While Detty December is mostly associated with the cities, many of the returnees also use this opportunity to visit their countryside villages. Igbos refer to this as Nbịarute or ịlota ụlọ̀ (homecoming/Journeying home), during which close friends and families both from the diaspora and the cities specifically go home to their village countryside to celebrate the holidays and other festivals. Detty December primarily focuses on urban city visits by the Nigerian diaspora for festivities like Rhythm Unplugged, a concert that has been running since 2004 designed to promote Nigerian musicians and international artists. Lagos, a city in with a rich history of Owanbe and a thriving entertainment industry (being the home to the global music phenomenon Afrobeats) is often considered the face of Detty December.

A variety of events take place throughout this social calendar in Nigeria they include house parties, street carnivals, beach hangouts to concerts, weddings, nightclub. Among these social gatherings, the December concerts in the country is one of the pivotal events of the season and as such it draws on numerous musical artists and organizations to host performances during this period. Notably, these year-end concerts are not exclusive to renowned musical entities such as Flytime Fest which usually headlines top Nigerian Afrobeats stars like Burna Boy, Asake, Wizkid, Davido, Olamide, Rema, Ayra Starr; various businesses, state governments and even federal departments also curate concerts within this season. This trend results in substantial earnings for Nigerian artists, akin to the magnitude of the Super Bowl, as articulated by Afrobeats star Davido. In 2024 the Lagos State government hosted a Boat Regatta while in 2025 the Nigerian federal government held a good and culture festival for the Detty December season. The travel Nigerian diaspora makes back home during the December prompts the staging of weddings, synchronized with the congregation of friends and families for Christmas celebrations. These weddings often span entire days, culminating in lively after-parties.
===List of specific events in timeframe ===
Some specific events organized in the 2025 detty december timeframe calendar are listed below.

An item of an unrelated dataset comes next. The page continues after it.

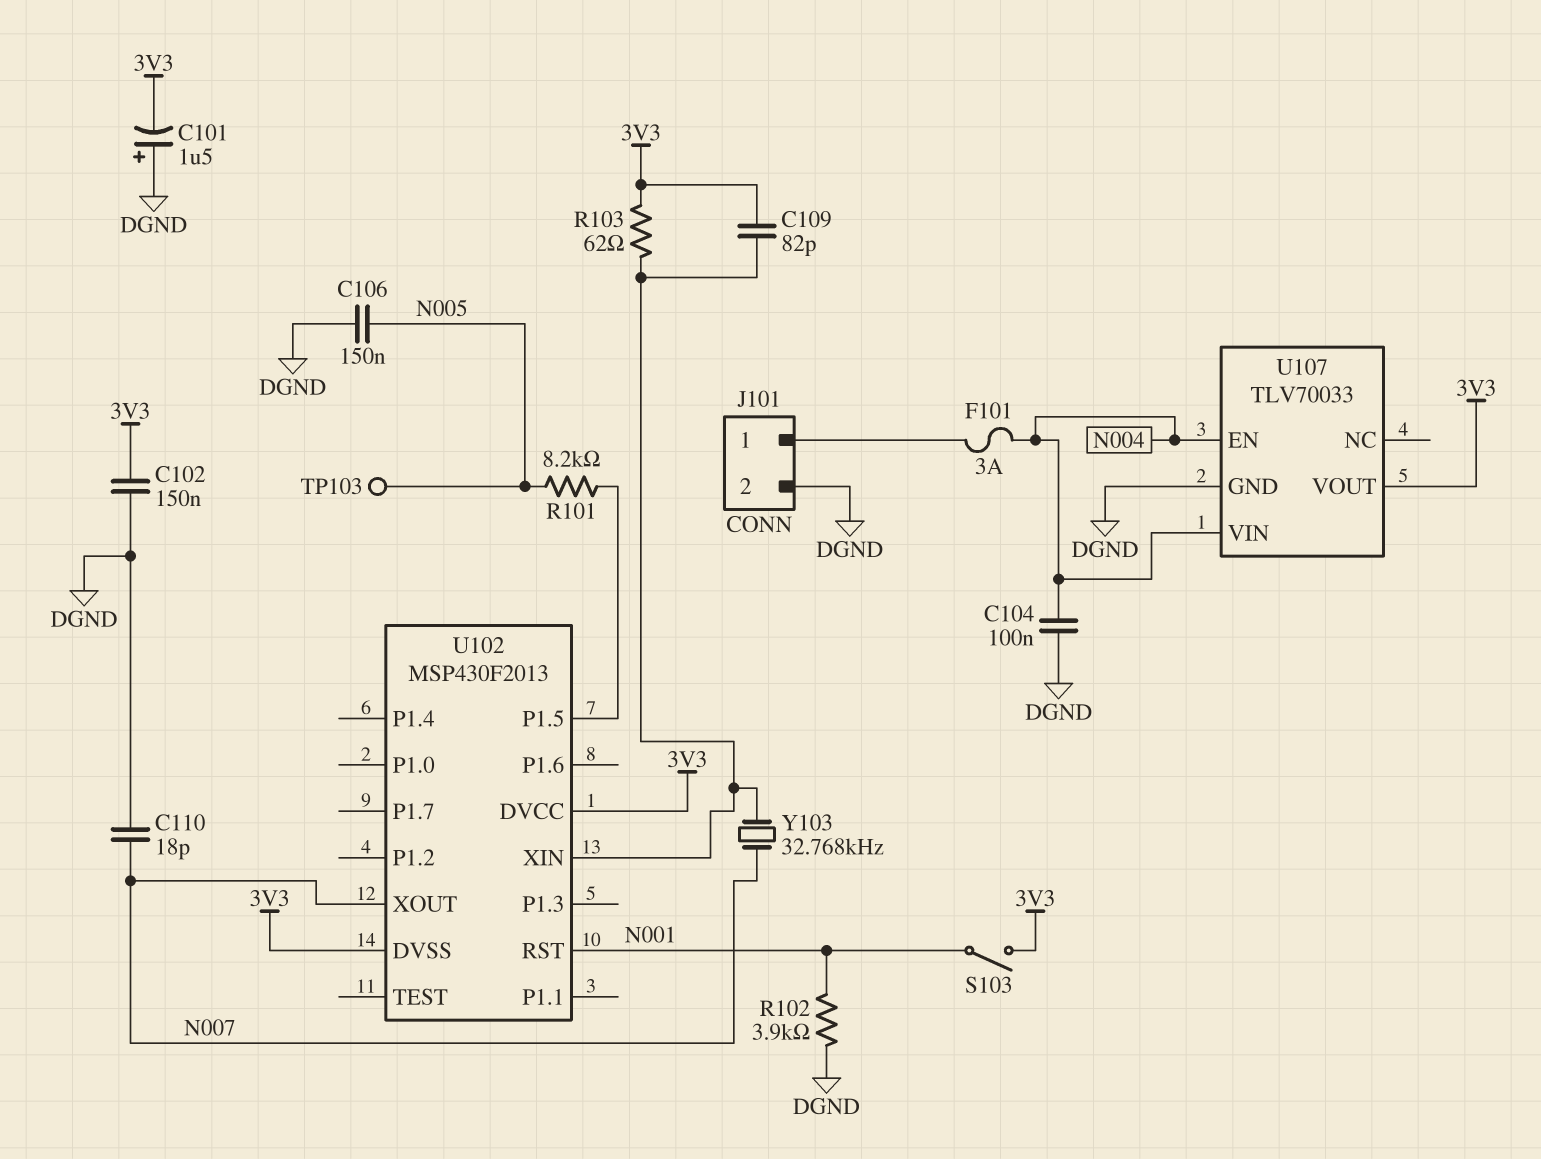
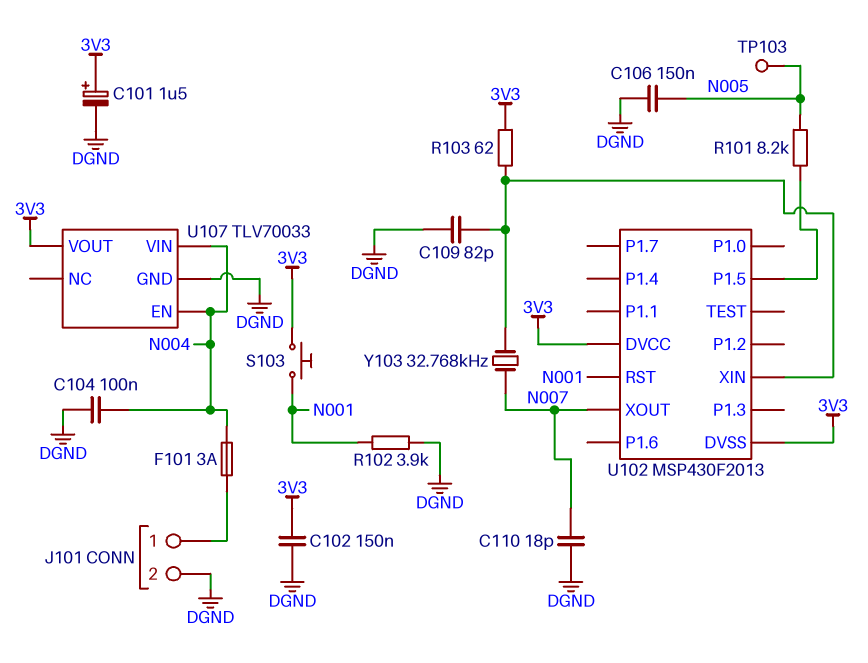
C101: 1.5uF (plus DGND, minus 3V3) -> 1.5uF (plus 3V3, minus DGND)
C109: 82pF (3V3, U102/XIN) -> 82pF (DGND, U102/XIN)
S103: switch (3V3, N001) -> button (3V3, N001)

| Name | Date | Location |
|---|---|---|
| Nigerian Air Show | 2–4 December 2025 | Legend Hotel, Lagos |
| The Experience | 5 December 2025 | Tafawa Balewa Square |
| Shiloh | 9–14 December 2025 | The Ark, Ota, Ogun |
| Motherland 2025 | 15–21 December 2025 | Lagos and Abuja |
| Rhythm Unplugged | 21 December 2025 | Eko Hotels and Suites |
| Flytime Fest | 22–25 December 2025 | Eko Hotels and Suites |
| Obi's House | Every Monday | Obi's House |
| Calabar Carneval | 30 November 2025 - 1 January 2026 | Calabar, Cross river |
| Detty Dec Fest | 18 - 31 December | Ilubirin |
| Lagos Boat Regatta | TBD | Five Cowries Creek, Lagos |

==Criticism==
Driven partly by the spending of the visiting Nigerian diaspora and the purchasing power of foreign exchange rates, the government welcomes the influx and its impact on the economy. On the other hand, with the wealth on display starkly contrasting with the prevailing economic hardship of the locals, some residents fret at being shut out of their cities by the increased prices and traffic. The phenomenon has also caused strains on the inadequate facilities in the country. A common practice often decried by business owners during this season, are charge backs which are often done by the diaspora Nigerians who report the expenses spent during the December period as fraud, in an attempt to gain back money, this leads to financial losses for business owners.